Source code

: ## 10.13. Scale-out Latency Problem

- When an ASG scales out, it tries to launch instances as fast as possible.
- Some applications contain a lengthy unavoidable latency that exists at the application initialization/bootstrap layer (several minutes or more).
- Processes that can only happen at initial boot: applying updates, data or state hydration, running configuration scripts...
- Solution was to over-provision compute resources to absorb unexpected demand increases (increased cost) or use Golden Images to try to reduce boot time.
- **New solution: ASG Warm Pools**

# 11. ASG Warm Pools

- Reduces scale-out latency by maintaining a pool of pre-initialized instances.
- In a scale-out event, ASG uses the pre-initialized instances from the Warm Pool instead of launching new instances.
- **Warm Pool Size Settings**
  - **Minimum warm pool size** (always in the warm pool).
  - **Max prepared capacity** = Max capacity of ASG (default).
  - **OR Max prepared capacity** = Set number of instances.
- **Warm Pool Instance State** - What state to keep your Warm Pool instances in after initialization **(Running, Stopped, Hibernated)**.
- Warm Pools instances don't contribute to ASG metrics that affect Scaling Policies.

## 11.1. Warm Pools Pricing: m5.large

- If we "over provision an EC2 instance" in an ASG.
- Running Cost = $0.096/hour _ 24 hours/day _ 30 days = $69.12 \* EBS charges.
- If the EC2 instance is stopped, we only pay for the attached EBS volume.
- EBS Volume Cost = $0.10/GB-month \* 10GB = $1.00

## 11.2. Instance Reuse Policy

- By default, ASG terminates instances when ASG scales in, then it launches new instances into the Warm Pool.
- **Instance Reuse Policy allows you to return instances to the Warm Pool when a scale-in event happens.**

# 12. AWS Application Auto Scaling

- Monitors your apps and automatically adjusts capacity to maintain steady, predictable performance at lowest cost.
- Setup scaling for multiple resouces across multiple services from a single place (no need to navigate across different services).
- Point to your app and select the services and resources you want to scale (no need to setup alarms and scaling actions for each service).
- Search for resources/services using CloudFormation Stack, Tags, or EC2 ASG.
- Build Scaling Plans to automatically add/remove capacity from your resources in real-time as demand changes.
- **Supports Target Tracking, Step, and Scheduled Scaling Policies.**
========================================================================
## Task to complete:
Only lines holding the word "that" belong in the answer; copy each one from the material.

## Solved exercise:
- Some applications contain a lengthy unavoidable latency that exists at the application initialization/bootstrap layer (several minutes or more).
- Processes that can only happen at initial boot: applying updates, data or state hydration, running configuration scripts...
- Warm Pools instances don't contribute to ASG metrics that affect Scaling Policies.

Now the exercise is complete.